A new app that may help diagnose cancer in patients early by using information about symptoms, signs and images of what to look out for has been launched in the UK.
The app developed by the Scottish Centre for Enabling Technologies, based at the University of the West of Scotland, can be continually updated when the user is in a Wi-Fi zone, giving them the latest information as quickly as possible. It can also be used offline.
The app features a quick reference guide for health professionals, including information on symptoms, signs and images of what to look out for, BBC News reported.
“This app, which has been developed in partnership with health professionals and patients, will make it easier and quicker for doctors, pharmacists and senior nurses to access information on referral for those suspected of having cancer,” said Scotland Health Secretary Shona Robison.
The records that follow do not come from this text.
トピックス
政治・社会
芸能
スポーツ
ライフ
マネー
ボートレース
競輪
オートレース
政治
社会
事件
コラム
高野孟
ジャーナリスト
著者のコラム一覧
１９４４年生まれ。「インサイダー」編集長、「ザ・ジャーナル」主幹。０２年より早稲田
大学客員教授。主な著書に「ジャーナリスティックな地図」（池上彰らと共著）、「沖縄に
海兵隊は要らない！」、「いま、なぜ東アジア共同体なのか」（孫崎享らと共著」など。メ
“The earlier a cancer is diagnosed and treated, the better the survival outcomes,” said Robison.
“Improving the number of patients diagnosed at an early stage will reduce premature deaths from cancer and have a positive effect on overall life expectancy,” she added.
In February, scientists announced they had designed a set of shape-shifting nanoparticles attached to strands of DNA that can deliver drugs directly to cancer cells, while minimising side effects such as hair loss and skin damage.
Many cancer drugs target fast-growing cells. Injected into a patient, they swirl around in the bloodstream acting on fast-growing cells wherever they find them. That includes tumours, but unfortunately also hair follicles, the lining of your digestive system, and your skin. The research was published in the journals PNAS and Science.